Что сделать. Соберите все строки, где встречается слово «sledeće».

= = = =

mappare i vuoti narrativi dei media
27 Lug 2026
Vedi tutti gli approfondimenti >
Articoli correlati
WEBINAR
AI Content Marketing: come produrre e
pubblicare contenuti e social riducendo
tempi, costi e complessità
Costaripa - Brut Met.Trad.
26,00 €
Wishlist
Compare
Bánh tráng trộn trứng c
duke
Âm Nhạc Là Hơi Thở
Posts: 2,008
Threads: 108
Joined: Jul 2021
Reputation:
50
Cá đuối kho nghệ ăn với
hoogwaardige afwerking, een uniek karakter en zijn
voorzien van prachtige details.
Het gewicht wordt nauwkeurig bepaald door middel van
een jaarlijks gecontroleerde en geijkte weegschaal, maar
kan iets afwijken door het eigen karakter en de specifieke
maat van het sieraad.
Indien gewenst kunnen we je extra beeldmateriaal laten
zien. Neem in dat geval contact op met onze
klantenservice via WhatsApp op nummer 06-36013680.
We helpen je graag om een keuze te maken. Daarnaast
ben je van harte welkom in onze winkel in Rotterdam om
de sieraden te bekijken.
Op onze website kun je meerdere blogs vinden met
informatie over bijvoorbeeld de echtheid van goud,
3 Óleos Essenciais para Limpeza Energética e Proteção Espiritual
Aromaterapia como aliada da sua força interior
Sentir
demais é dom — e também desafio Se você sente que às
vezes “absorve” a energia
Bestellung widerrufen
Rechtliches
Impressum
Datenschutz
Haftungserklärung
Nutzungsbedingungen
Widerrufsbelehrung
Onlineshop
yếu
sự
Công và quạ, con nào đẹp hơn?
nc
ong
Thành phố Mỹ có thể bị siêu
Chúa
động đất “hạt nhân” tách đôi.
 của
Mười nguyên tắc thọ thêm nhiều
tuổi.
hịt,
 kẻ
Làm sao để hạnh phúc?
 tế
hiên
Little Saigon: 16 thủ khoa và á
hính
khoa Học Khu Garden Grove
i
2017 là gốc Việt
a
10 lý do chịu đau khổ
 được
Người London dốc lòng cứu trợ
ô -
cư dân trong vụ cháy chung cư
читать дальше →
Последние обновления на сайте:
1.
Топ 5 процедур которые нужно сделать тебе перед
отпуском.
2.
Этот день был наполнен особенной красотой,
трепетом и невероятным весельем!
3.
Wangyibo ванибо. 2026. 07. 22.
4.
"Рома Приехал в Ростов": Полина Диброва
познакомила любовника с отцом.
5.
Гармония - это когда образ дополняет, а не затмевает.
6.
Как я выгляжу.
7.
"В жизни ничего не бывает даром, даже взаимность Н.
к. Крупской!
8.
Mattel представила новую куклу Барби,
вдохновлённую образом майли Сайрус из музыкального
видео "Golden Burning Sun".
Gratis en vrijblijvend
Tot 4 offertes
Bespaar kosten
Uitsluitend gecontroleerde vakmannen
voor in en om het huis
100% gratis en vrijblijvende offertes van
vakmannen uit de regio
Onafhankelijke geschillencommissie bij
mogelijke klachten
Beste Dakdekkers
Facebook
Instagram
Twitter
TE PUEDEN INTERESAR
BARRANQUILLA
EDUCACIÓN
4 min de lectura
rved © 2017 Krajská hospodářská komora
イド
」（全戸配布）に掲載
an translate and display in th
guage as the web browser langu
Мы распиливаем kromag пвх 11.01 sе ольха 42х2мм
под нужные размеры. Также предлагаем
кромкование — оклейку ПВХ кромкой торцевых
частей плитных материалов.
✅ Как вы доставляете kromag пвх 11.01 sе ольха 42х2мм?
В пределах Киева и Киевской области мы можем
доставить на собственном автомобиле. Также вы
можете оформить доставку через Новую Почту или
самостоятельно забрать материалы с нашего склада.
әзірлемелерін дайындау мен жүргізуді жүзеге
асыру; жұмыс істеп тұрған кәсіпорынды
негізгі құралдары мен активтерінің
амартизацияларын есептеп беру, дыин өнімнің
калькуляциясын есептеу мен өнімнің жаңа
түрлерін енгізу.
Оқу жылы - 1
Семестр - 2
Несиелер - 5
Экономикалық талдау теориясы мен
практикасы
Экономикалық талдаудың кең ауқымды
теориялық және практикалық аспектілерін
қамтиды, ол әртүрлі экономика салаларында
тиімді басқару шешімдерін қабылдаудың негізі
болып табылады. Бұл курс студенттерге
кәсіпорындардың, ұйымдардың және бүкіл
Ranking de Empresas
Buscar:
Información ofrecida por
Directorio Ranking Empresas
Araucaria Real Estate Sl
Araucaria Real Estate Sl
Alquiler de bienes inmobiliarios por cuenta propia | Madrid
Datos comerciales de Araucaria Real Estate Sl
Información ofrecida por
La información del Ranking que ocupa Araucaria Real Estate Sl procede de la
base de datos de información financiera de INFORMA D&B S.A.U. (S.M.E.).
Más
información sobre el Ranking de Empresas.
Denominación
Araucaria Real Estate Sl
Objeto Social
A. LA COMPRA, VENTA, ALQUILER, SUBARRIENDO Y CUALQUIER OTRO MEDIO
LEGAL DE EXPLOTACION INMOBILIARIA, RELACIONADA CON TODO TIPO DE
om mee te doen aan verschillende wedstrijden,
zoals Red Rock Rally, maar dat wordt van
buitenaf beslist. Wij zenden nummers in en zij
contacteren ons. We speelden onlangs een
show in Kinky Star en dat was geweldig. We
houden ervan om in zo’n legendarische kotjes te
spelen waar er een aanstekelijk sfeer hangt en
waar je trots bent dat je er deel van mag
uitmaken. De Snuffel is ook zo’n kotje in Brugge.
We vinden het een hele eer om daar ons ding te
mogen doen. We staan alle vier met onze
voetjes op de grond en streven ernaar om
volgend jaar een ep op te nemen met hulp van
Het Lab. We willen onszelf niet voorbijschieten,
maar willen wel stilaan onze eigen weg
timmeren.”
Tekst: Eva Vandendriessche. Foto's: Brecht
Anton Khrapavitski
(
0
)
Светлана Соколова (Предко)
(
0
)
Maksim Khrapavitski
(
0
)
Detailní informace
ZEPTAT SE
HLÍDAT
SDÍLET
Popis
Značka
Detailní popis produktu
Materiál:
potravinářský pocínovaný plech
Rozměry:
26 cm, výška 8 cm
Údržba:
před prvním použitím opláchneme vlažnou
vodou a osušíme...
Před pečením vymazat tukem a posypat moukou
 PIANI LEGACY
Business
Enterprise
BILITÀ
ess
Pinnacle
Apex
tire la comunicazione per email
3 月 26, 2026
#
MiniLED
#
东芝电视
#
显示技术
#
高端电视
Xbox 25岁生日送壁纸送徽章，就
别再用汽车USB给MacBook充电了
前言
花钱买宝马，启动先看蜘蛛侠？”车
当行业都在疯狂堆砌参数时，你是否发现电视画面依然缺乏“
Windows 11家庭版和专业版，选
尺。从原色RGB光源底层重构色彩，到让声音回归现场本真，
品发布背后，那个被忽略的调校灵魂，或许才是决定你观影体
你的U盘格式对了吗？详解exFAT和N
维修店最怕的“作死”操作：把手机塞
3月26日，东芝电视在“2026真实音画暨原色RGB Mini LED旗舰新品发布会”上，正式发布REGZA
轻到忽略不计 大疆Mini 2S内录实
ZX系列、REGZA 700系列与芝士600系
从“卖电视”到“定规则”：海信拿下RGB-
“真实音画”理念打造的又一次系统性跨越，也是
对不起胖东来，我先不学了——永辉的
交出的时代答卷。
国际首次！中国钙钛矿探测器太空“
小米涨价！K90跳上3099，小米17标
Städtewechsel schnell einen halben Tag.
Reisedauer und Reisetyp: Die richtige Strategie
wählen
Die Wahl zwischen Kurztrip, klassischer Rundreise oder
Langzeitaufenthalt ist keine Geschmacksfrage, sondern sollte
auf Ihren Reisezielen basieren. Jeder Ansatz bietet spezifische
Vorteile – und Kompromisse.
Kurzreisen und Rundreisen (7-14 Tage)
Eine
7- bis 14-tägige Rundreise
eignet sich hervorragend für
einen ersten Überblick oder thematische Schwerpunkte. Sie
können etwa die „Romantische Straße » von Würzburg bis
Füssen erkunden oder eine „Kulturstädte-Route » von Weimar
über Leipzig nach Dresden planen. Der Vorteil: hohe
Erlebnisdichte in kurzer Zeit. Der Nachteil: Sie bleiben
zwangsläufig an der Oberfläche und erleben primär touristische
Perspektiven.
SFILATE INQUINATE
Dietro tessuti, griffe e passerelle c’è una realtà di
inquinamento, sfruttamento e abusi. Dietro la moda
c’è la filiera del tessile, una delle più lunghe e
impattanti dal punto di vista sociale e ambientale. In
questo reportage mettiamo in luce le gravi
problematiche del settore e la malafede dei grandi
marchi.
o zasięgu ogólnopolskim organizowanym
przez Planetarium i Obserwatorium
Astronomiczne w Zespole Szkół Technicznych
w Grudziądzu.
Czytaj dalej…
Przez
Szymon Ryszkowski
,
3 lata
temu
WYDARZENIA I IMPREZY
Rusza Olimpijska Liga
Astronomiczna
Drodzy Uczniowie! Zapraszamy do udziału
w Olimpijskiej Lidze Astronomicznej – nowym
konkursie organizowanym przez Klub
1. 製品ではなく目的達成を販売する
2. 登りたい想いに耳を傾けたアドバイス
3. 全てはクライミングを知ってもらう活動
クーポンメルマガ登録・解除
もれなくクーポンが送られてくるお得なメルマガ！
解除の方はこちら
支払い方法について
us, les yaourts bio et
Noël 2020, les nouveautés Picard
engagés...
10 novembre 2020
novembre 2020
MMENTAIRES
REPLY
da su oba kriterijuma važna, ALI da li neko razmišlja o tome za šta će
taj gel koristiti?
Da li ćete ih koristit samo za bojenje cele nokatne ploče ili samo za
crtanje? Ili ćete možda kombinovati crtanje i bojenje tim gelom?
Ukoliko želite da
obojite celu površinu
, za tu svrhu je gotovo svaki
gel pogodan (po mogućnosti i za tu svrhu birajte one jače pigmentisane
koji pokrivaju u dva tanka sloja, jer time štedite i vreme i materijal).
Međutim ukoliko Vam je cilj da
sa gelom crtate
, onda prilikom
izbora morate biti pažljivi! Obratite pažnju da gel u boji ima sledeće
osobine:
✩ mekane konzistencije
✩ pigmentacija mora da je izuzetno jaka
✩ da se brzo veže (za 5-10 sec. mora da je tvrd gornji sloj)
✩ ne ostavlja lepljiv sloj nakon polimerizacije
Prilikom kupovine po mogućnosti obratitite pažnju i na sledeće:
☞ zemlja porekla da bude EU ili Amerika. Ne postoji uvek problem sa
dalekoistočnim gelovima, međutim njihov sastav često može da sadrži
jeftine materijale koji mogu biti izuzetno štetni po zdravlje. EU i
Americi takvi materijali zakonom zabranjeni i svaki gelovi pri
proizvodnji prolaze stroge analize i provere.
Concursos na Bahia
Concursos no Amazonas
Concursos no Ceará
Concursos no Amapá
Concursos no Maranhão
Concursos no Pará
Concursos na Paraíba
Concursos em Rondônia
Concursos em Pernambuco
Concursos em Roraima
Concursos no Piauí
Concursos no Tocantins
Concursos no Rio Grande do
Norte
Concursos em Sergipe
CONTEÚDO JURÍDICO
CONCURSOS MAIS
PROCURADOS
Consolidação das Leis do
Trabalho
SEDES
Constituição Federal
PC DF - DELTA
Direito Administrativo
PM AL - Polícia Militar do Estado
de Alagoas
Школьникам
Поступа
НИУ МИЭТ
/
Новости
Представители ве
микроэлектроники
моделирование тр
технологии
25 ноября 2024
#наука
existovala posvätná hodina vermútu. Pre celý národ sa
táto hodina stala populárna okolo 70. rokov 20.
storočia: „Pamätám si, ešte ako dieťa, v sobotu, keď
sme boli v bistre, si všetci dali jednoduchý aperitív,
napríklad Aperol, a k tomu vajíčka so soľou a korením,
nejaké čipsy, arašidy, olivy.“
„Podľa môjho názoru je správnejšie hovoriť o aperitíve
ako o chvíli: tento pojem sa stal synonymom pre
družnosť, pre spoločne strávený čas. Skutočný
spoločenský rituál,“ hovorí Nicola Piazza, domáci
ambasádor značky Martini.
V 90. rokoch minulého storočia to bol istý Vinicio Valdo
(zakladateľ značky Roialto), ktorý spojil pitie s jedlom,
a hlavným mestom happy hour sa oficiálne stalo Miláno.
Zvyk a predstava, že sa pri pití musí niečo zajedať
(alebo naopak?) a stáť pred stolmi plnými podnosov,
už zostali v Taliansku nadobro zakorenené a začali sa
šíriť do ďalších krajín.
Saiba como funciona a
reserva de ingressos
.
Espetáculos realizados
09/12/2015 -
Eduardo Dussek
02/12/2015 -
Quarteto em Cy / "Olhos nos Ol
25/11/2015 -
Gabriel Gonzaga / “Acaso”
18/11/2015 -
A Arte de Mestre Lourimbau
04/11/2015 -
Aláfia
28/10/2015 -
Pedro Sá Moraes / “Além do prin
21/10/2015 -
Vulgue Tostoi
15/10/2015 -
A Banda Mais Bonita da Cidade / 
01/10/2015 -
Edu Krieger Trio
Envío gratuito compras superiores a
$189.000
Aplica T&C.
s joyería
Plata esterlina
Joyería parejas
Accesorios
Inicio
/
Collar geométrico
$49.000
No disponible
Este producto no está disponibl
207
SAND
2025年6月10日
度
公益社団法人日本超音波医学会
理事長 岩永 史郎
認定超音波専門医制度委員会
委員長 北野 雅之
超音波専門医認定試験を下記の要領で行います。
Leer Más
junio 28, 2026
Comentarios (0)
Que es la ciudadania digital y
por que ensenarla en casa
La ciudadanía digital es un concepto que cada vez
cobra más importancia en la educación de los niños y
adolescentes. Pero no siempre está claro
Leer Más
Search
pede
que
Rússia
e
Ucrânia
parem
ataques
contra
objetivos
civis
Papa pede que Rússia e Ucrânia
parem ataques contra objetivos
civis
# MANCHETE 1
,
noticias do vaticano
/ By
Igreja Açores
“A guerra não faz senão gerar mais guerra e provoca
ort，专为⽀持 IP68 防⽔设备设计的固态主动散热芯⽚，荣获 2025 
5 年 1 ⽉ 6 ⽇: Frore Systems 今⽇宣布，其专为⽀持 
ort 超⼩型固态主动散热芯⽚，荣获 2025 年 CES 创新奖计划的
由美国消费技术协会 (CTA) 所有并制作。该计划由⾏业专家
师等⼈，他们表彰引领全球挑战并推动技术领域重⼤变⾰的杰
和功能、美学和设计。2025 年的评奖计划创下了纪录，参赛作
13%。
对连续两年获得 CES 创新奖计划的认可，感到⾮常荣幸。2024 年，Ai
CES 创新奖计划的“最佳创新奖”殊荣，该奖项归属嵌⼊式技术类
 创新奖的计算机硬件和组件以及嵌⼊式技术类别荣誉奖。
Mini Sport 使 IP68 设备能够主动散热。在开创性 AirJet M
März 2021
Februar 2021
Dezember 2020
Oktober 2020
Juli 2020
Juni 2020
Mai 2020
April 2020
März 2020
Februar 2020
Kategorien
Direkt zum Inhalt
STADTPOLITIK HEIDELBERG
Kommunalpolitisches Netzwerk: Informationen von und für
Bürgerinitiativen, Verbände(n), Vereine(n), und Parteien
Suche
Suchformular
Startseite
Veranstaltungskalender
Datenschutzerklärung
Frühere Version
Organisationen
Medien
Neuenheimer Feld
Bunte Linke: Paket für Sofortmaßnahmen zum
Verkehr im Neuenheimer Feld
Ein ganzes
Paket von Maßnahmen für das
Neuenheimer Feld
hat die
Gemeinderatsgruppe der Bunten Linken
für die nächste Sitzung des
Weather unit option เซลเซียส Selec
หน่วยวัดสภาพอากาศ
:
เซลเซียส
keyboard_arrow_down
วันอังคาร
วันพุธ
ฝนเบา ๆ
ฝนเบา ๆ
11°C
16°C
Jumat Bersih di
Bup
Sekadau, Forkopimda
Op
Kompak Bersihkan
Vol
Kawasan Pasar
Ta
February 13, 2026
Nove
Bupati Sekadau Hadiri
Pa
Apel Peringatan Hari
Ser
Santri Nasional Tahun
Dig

= = = =

Готовый ответ.
izbora morate biti pažljivi! Obratite pažnju da gel u boji ima sledeće
Prilikom kupovine po mogućnosti obratitite pažnju i na sledeće:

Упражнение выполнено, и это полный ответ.